Circumcision has been around since before recorded history. Still, most American males were not circumcised routinely until the post-World War II era. Today about 80 percent of American males are circumcised, though rates vary by region.
As of 1999, the latest figures available from the Centers for Disease Control and Prevention, 81.4 percent of all baby boys in the Midwest were being circumcised, compared to 36.7 percent of baby boys in the West. On the East Coast, 65.4 percent of baby boys were circumcised.
The regional difference is at least partly explained by prevailing attitudes among ethnic groups, with Hispanic boys being much less likely to be circumcised.
Anti-circumcision movement
Starting in the late 1980s a no-circumcision movement began questioning the practice.
Anti-circumcision campaigners focus their objections on several issues. First, they accurately point out that the foreskin is rich in nerves and that cutting it away removes erogenous tissue.
Second, they argue that circumcision is usually medically unnecessary surgery and that it carries risks like bleeding or infection.
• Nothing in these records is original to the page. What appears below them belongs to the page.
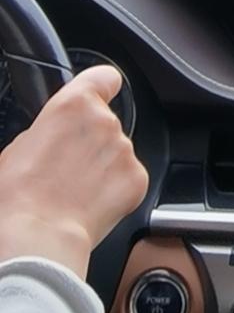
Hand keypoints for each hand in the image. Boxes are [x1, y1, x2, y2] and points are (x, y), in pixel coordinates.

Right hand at [0, 64, 148, 278]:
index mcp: (74, 104)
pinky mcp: (137, 179)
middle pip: (106, 123)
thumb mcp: (20, 147)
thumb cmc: (18, 195)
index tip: (100, 96)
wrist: (37, 235)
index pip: (104, 77)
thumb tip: (57, 135)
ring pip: (117, 153)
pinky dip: (116, 191)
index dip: (101, 88)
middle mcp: (105, 121)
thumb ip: (49, 129)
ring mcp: (124, 150)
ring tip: (76, 192)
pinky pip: (128, 179)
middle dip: (93, 142)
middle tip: (69, 167)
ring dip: (103, 167)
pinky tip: (91, 205)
Most men, they say, never have a problem with their foreskins and if parents are willing to hold a brief hygiene seminar — and the penis’s owner is willing to perform some simple routine maintenance — there is no reason why they should. Any possible benefits of circumcision are hypothetical at best, they say.
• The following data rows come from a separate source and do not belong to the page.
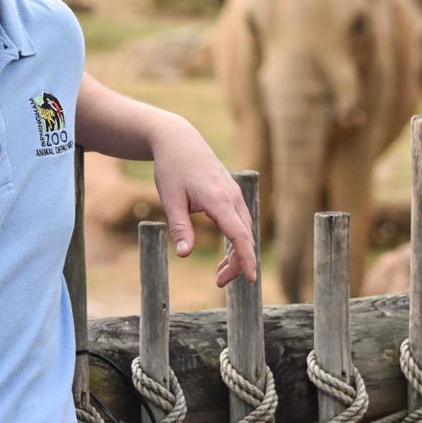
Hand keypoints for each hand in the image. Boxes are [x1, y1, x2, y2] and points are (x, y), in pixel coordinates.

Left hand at [149, 117, 258, 286]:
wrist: (178, 139)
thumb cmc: (172, 168)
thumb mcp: (171, 199)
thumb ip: (180, 227)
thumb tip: (184, 254)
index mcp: (219, 199)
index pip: (239, 234)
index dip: (246, 258)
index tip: (251, 278)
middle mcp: (232, 196)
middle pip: (244, 236)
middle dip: (237, 262)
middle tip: (219, 283)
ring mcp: (234, 194)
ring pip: (244, 229)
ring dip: (236, 253)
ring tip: (220, 275)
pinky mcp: (230, 193)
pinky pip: (239, 221)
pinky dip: (235, 240)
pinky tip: (226, 254)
Finally, they argue that the decision doesn’t really belong to the parents — it belongs to the baby boy, and he’s in no position to conduct a risk/benefit analysis.
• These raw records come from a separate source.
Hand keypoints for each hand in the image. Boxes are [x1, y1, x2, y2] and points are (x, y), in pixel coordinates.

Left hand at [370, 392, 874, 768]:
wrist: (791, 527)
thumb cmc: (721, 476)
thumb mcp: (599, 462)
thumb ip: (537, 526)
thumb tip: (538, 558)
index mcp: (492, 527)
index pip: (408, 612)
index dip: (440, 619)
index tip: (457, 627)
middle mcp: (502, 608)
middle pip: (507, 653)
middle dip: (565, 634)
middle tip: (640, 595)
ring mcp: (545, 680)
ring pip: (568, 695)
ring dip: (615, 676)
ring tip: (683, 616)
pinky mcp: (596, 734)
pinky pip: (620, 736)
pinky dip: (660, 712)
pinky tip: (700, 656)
Those arguments are not necessarily wrong, just woefully incomplete.
Your newborn son’s sexual pleasure may not be much on your mind, but eventually it will be on his mind, so parents may fear that cutting away erogenous tissue might be a sin the young man will never forgive.
In an editorial accompanying the Pediatrics essay, Dr. Michael T. Brady of Ohio State University points out that studies on circumcision and sexual pleasure are all over the map, leaving parents once again without clear guidance on that point.
The possible complications cited by intactivists, Brady told me, are “exceedingly rare.” Circumcision does carry very small risks for bleeding and for infection, but, he said, these have been minimized. One big change in the last generation is that babies are now given pain medication before and sometimes after surgery. In the past, baby boys had to tough it out.
Medically necessary?
A more nuanced issue is whether circumcising newborns is “medically necessary” surgery. By the usual definitions it’s not. Circumcision does not cure anything and a foreskin isn’t a deformity. This is partly the basis for Perera’s objections.
She does, however, acknowledge the validity of new data on preventing sexually transmitted diseases, the same data that led Quinn and colleagues to lean the other way.
These studies show that circumcision reduces the risks of HIV infection and other viral STDs like herpes and HPV, the human papilloma virus, some strains of which can cause penile and cervical cancer. There is some evidence that male circumcision reduces the risks of bacterial STDs, too.
Male circumcision also has other preventive benefits, too, such as reducing the risk of urinary tract infections, especially in boys younger than a year old.
Confusion arises because these are possible benefits, not a sure thing. As Brady told me, on one hand “your child may be one that is spared getting HIV,” but on the other hand, “he may never even have that risk” in the first place.
There are two other non-medical points that parents often consider, ones most doctors won’t mention because they aren’t politically correct considerations: convenience and looks. Circumcision can be more convenient for parents and for the boy. Second, with four out of five males in the U.S. circumcised, at some point after his first gym class you may have to take that non-circumcised chip off the old block to a museum to show him some Greek urns so he understands that he is perfectly normal.